Footnote 3: The practices alleged in the complaint are commonly referred to as "spinning" and "flipping." Spinning refers to the preferential allocation of the right to buy shares in an IPO, often to company managers or venture capitalists, who may quickly resell or "flip" these shares in the aftermarket for large profits.

Footnote 4: The syndicate was the ad hoc group of underwriters who banded together to underwrite—that is, purchase—from eToys, the issuer/seller, at a fixed price less the discount (6.75%) and to distribute eToys' new securities.

Footnote 5: SROs are quasi-governmental entities with "a duty to promulgate and enforce rules governing the conduct of [their] members" (Barbara v New York Stock Exch., Inc., 99 F3d 49, 51 [2d Cir 1996]; see 15 USC § 78c [a] [26]; § 78f [b]; § 78s [g]). The SEC must approve or reject any rule, practice, policy or interpretation proposed by an SRO (see 15 USC § 78s [b]; Barbara, 99 F3d at 51 [describing the role of SROs in enforcement of federal securities laws and SRO rules or regulations]).
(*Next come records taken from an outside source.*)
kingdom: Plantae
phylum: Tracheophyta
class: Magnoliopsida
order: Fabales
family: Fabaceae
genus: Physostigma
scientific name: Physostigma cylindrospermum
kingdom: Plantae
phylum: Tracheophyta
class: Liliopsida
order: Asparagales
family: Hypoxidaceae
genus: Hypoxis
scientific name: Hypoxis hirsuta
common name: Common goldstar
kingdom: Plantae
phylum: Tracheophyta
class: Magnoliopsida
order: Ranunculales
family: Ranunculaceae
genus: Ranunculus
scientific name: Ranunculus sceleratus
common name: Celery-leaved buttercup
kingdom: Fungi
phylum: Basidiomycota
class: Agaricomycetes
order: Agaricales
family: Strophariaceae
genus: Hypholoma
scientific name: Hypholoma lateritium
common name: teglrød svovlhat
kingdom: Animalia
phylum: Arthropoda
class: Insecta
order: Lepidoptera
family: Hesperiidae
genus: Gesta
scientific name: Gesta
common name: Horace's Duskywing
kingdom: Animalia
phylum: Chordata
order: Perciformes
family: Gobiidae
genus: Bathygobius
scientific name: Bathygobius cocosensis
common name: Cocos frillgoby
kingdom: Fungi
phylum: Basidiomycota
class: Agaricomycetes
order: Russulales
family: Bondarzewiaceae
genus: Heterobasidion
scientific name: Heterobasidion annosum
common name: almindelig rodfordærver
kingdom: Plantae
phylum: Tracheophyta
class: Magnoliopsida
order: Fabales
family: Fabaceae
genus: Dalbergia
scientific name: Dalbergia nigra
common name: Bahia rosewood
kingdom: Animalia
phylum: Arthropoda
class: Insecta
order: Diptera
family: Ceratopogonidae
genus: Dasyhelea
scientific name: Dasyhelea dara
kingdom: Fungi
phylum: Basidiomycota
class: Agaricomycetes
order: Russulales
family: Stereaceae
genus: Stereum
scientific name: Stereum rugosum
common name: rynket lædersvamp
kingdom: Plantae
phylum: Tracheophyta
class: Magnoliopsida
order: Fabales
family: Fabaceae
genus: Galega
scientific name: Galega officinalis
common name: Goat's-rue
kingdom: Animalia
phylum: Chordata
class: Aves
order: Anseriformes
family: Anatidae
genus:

Footnote 6: Specifically, the proposed rules would (1) prohibit IPO allocations as a consideration or inducement for the receipt of compensation that is excessive in relation to the services provided by the member or member organization (so-called "quid pro quo" allocations); (2) prohibit the awarding of IPO shares to executive officers and directors and their household members of issuers that have, or will have, an investment banking relationship with the member or member organization on the condition that such officers and directors, on behalf of the issuer, direct future investment banking business to the member or member organization (i.e., spinning); (3) prohibit the imposition of a flipping penalty (a "penalty bid") on associated persons whose customers flipped IPO shares unless such penalty is imposed on the entire underwriting syndicate; and (4) require the book-running lead manager, who is responsible for assembling pre-price indications of interest in an underwritten transaction, to provide the issuer's pricing committee (or, if the issuer has no pricing committee, its board of directors) with (a) a regular report of indications of interest, including the names of interested institutional investors and the number of shares indicated by each, and a report of aggregate demand from retail investors (which the SROs characterized as conforming the rules to existing practices); and (b) a report on final allocations within a reasonable time after the IPO's settlement date. These proposed rules would also extend lock-up agreements (i.e., formal restrictions on resale of securities) to officers' and directors' issuer-directed shares (e.g., so-called "friends and family" programs) and require the book-running lead manager to notify the issuer and the public (through a major news service) at least two days prior to the release or waiver of any lock-up or other restriction on the transfer of the issuer's shares; specify how the book-running lead manager and other syndicate members must deal with returned shares; and prohibit members from accepting market orders to purchase IPO shares in the aftermarket for one trading day following an IPO (see also 69 Fed Reg, at 77,813-77,814 [discussing three possible new approaches for regulating unseasoned issuers, whose stocks experienced dramatic run-ups and declines in price during the late 1990's and 2000, and the factors, both objective and subjective, that bear upon establishing an offering price]).